The Greek translation of Mishlei differs in many other ways from the Masoretic text. It has been argued that the Greek translation was based on a different rescension altogether. See E. Tov, "Recensional Differences Between the Masoretic Text and the Septuagint of Proverbs," in H.W. Attridge et al., Of Scribes and Scrolls: Studies on the Hebrew Bible, Intertestamental Judaism, and Christian Origins Presented to John Strugnell (1990), pp. 43-56.


[39] See, e.g., S.R. Driver, An Introduction to the Literature of the Old Testament, p. 406:


By the addition, at a still later date, of c. 30, 31:1-9, and 31:10-21,


all doubtless of post-exilic origin, the Book of Proverbs finally


reached its present form.


[40]Compare the first verse of the book, which tells us that what follows are the proverbs of Solomon, and verse 25:1 (introducing chaps. 25-29): "These also are proverbs of Solomon, which were copied by the men of Hezekiah king of Judah."


[41] The comments of the author of the EJ entry "Book of Lamentations," in his attempt to date the various chapters of the book, are worth noting (10:1374):


Certainly none of the chapters can postdate Cyrus' proclamation of 538... since none of the hope which it engendered is reflected in the book.
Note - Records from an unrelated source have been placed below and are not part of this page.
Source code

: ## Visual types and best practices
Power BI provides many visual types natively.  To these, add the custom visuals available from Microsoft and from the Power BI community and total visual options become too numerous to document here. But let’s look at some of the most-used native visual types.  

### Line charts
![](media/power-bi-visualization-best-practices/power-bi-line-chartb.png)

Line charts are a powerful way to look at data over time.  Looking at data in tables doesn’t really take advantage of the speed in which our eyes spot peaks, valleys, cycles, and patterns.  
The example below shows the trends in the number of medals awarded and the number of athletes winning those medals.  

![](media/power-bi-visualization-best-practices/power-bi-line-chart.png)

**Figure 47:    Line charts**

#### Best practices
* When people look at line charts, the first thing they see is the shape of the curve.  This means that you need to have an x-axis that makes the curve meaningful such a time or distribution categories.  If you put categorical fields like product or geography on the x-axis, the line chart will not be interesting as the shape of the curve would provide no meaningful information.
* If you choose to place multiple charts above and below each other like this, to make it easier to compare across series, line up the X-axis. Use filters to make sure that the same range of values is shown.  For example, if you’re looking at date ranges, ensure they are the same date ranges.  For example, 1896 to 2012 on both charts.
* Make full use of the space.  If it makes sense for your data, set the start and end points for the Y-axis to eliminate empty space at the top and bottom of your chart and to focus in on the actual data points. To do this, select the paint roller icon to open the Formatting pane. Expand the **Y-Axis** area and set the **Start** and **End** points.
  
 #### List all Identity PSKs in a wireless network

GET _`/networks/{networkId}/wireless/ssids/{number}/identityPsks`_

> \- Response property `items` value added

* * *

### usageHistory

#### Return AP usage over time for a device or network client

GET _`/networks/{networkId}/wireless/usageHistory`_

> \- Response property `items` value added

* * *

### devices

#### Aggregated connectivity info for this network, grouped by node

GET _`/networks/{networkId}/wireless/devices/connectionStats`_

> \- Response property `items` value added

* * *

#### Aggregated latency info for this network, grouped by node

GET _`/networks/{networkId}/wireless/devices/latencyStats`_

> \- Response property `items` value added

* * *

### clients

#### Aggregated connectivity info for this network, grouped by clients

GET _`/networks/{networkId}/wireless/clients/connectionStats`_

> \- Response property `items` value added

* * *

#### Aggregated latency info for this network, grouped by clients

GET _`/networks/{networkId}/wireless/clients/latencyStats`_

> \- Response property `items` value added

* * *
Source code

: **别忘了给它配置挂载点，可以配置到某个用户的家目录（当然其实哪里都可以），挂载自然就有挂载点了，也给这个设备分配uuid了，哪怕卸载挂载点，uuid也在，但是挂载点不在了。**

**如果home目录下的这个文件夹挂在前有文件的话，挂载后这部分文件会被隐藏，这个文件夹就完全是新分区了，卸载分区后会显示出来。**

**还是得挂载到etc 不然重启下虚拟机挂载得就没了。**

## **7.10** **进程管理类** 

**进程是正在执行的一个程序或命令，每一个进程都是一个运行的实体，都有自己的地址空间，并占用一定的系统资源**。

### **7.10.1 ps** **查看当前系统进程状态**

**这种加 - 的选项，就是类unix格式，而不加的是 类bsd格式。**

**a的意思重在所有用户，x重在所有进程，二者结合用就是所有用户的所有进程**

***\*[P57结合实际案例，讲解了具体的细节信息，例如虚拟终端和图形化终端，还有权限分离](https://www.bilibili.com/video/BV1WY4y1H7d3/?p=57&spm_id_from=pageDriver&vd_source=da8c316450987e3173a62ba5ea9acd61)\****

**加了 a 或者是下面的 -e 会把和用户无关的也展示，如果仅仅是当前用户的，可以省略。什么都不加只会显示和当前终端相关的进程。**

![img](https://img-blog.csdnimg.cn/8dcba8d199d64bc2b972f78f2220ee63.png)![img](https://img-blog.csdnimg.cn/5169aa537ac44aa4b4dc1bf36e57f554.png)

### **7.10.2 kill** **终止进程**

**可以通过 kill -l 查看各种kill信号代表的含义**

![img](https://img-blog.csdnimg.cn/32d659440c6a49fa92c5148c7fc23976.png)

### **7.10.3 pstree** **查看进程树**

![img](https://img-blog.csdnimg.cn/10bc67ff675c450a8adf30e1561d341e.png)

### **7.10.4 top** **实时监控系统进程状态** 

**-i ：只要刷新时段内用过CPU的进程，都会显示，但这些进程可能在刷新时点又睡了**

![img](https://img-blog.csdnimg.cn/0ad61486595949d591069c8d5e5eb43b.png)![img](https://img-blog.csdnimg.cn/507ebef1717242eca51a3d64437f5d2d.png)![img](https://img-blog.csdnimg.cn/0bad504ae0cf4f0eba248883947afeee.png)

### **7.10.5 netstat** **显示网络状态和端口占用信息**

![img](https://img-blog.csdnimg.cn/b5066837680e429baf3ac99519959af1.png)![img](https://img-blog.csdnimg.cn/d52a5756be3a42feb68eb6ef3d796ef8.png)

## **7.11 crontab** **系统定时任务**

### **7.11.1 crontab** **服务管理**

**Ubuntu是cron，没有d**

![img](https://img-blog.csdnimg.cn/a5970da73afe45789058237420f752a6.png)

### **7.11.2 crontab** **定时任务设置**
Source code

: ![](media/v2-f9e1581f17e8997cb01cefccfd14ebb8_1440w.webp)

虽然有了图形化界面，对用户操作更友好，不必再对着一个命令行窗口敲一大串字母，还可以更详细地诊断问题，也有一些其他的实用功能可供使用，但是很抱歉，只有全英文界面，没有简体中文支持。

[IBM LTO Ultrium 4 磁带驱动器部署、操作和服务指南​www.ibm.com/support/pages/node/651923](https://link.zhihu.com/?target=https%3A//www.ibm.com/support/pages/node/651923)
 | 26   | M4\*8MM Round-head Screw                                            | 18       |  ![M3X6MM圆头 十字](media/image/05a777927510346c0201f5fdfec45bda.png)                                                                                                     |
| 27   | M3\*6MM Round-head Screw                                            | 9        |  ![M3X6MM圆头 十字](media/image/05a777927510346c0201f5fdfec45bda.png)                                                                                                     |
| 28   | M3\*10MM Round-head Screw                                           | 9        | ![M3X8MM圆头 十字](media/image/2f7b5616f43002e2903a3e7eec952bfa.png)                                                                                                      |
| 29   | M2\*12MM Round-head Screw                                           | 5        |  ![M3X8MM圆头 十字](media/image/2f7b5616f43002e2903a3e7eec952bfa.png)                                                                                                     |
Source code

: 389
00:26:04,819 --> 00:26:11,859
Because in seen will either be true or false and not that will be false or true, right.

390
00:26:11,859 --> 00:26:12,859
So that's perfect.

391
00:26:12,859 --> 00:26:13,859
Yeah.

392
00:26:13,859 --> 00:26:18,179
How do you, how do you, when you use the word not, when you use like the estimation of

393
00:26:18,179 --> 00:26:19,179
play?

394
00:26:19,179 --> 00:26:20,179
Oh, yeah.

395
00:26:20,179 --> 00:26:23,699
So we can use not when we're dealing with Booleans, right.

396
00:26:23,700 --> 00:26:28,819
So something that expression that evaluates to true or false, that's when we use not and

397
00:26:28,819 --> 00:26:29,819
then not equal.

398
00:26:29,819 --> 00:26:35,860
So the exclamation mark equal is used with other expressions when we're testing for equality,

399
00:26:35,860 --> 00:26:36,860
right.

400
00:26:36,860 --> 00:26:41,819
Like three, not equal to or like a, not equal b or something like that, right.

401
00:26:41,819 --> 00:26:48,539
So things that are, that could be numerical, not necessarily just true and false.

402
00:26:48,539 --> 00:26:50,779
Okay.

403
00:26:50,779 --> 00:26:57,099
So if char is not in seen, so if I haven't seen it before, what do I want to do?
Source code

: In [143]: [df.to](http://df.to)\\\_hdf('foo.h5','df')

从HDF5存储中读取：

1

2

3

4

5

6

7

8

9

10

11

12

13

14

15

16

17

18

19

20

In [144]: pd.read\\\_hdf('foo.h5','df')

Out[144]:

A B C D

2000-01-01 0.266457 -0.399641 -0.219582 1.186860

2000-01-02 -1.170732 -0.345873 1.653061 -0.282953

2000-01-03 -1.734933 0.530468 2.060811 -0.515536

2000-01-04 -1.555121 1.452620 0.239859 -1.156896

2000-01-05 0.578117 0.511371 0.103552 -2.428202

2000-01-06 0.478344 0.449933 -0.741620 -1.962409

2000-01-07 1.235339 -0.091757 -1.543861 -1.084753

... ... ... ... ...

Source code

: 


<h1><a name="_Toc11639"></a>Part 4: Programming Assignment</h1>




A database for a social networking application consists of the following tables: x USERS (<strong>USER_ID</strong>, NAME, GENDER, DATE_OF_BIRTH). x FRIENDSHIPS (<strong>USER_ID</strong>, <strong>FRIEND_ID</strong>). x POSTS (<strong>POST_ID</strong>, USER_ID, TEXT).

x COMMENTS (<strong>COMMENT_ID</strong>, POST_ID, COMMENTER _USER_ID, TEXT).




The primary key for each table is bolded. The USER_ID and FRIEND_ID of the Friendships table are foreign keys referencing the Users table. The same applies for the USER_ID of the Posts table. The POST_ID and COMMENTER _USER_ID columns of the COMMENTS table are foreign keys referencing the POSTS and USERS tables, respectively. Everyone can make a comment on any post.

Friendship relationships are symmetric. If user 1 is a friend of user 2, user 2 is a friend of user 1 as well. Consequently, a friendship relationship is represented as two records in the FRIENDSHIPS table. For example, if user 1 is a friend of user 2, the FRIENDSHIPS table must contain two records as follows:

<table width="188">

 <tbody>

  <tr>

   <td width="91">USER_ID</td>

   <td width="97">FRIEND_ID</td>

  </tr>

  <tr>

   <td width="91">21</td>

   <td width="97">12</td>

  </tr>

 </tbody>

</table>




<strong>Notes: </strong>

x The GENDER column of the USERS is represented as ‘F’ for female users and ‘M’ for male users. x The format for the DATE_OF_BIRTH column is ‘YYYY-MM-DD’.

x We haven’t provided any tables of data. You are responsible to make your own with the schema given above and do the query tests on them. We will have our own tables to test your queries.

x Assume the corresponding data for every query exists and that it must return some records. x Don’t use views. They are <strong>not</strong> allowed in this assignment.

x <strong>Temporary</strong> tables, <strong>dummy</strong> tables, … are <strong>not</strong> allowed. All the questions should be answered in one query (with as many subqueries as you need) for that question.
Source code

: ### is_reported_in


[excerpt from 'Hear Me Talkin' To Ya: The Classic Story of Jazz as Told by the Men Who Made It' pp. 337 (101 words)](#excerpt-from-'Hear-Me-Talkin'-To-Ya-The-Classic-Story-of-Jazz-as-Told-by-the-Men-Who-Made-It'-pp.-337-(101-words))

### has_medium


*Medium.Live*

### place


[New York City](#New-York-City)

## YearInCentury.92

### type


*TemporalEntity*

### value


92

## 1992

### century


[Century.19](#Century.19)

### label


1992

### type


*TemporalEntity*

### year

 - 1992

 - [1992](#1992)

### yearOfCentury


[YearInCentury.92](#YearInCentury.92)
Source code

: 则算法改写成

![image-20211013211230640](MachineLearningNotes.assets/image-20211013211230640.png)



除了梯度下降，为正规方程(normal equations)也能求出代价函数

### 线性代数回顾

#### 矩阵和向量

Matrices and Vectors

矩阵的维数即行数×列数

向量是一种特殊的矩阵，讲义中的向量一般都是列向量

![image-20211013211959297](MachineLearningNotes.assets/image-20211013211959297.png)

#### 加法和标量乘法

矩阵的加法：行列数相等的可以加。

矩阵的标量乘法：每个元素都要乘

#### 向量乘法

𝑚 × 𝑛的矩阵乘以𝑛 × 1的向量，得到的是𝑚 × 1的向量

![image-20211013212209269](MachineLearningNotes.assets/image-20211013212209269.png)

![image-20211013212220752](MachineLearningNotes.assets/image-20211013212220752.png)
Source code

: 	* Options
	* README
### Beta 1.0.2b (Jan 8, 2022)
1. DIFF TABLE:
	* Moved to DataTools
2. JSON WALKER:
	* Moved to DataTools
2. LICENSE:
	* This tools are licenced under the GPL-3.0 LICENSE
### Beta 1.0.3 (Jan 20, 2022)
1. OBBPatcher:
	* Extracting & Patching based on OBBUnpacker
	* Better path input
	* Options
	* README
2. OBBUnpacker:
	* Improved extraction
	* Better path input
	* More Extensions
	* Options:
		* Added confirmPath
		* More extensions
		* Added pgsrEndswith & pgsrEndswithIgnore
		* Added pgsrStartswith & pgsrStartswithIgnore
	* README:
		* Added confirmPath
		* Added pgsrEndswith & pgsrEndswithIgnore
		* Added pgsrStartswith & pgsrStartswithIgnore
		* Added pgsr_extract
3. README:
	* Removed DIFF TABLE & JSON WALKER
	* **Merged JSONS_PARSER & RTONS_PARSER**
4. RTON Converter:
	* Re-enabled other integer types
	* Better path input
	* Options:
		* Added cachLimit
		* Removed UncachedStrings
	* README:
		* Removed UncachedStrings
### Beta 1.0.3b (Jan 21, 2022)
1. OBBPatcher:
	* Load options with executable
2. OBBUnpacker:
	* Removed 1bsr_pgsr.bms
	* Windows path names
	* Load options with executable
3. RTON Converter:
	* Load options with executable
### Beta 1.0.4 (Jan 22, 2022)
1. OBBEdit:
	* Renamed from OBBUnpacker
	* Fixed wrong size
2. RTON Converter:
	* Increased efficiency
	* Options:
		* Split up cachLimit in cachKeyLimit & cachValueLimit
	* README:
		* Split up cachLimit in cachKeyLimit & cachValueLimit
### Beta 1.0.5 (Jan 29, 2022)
[42] An issue I did not address is what caused the peh-ayin order to arise, given that the earliest abecedaries (Ugaritic, 14th -13thcenturies B.C.E.) record an ayin-peh order. I can only speculate that the order of all the letters may not have been completely fixed in earliest times, and perhaps the peh-ayin order was not merely a later development. (There are now two ancient abecedaries in which the het precedes the zayin.) One scholar has noted that in an early stage, the letters ayin and peh had a similar form (at least in some regions). This resemblance could have caused a fluidity or confusion about their order. See Give Ear to My Words: Psalms and other poetry in and around the Hebrew Bible: essays in honour of Professor N.A. van Uchelen, ed. J. Dyk, p. 192.


Another issue I did not address is what led Hebrew to revert to the ayin-peh order in the post-exilic period. A good guess is that the ayin preceded the peh in the Aramaic alphabet in use in Babylonia, and this led the scribes who returned to adopt this order for Hebrew.